His gaze lifted northerly up the map over the line that might have marked a border, until it reached that familiar name again.
‘You don’t know this place, do you?’ he asked Janek. He pointed at Sagan. It looked to be about thirty-odd miles north. Walking distance. Maybe a day and a half.
Janek shook his head but he ran his fingertip up and down a route anyway, pulling a maybe-yes-maybe-no face, before nodding and handing the map back.
Perhaps he would walk to Sagan, Owen thought. It was close enough and he was damned whichever way he went. Besides, the name had been niggling at his thoughts all day, the uncomfortable
sensation that he knew the name already, and whenever he let his eyes drift across the map, the name, for some reason, always pulled him back.
He gathered up the bowls, spoons and pan and took them to the waterfall to wash them out, then refilled the boy’s water canister and slopped water over his face. When he came back the boy
had taken a watch from his wrist that Owen hadn’t noticed before and was scrutinizing it. He held it to the light, the watch glass winking, and turned it in his hand, studying the back as if
searching for an inscription. He held it to his ear, tapped the glass and shook it, then tried to prise the back from it.
‘
Jsou rozbité
,’ he said, shrugging his shoulders and tossing it into the ashes.
‘Perhaps I can mend it,’ Owen offered.
The boy dismissed this with a wave of a hand as if it was hardly worth the bother.

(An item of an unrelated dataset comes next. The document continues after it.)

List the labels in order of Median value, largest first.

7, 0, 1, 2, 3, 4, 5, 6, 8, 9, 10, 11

When Owen came back from relieving himself in the ferns, the boy was scratching something into one of the boulders with a knife.
‘Aha, good,’ he said. ‘We go.’
As they started to make their way up between the rock formations, the boy caught hold of Owen’s arm and stopped him, and then pulled the mushroom cap over Owen’s head.

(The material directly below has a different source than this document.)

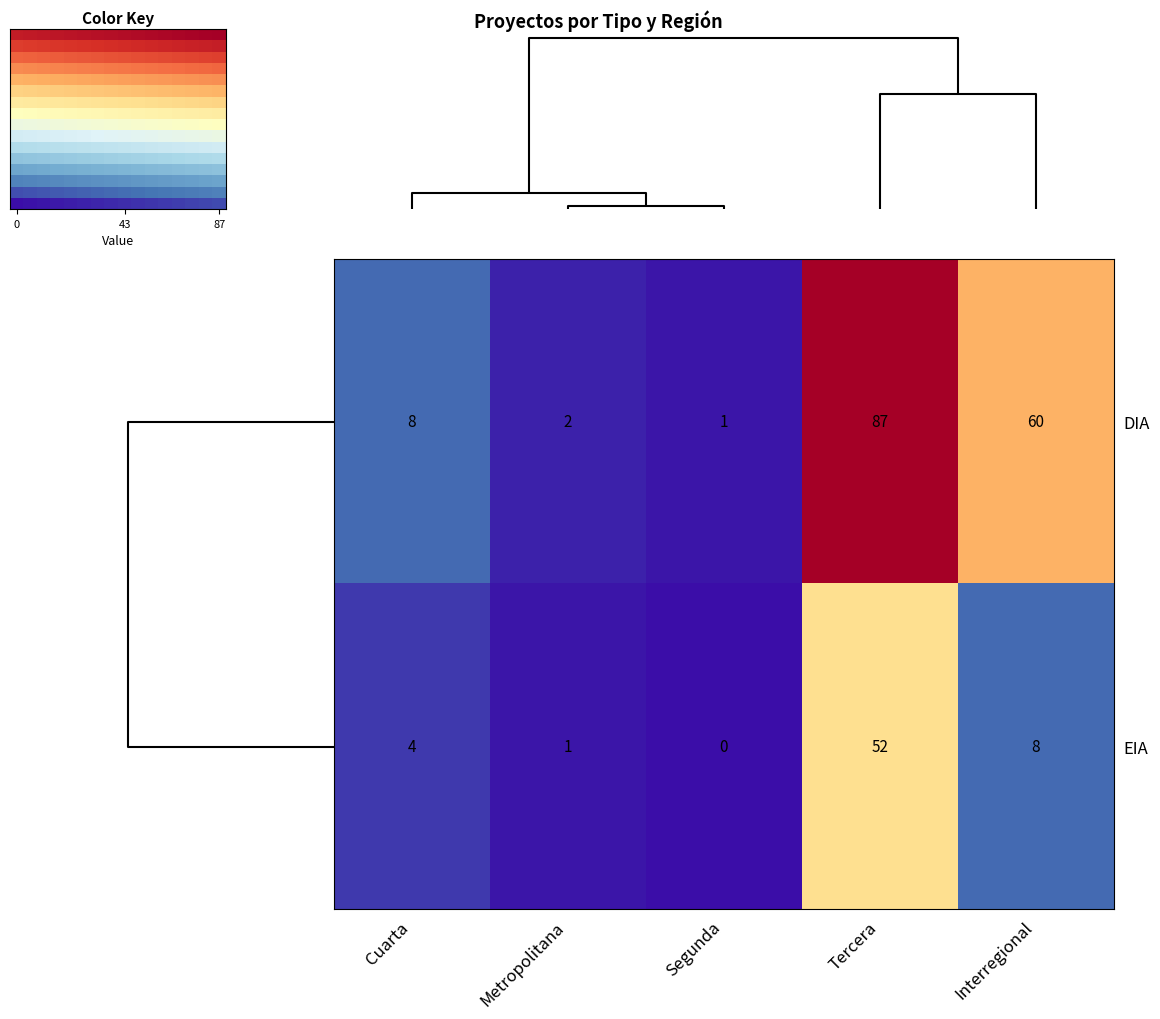

What is the total value across all series at DIA?

158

Owen took it off again and handed it back.
‘Thank you, but no.’ He didn’t know where the cap had come from or whose cap it was.
‘
Vy jste Angli
č
an
, yes?’ said Janek.
‘Yes,’ said Owen. He’d already told him that.
‘
Ano
.’ He pulled the cap firmly over Owen’s head again and slapped him on the back. ‘Now
Č
ech
. Yes?’ He laughed.
The ground in the wood was rarely flat and either dropped suddenly away beneath them or rose at such a steep angle that it was almost impossible to clamber. The undergrowth was
treacherous, thick with dead leaves that hid the thin trailing branches of bushes that pulled tight like tripwires around your ankles or, disturbed by your passing, whipped up from the leaves and
bit like vipers at the backs of your calves. Owen found himself grasping at trunks and branches as what seemed like a delicate slope slipped perilously away beneath the leaves, and he grabbed at
anything to stop himself sliding, the boy coming down fast as well, swearing all the way. Owen hauled himself up until he stood on the bridge of a sharp incline. He could hear Janek huffing behind
him, and then from another slope he dropkicked a pine cone.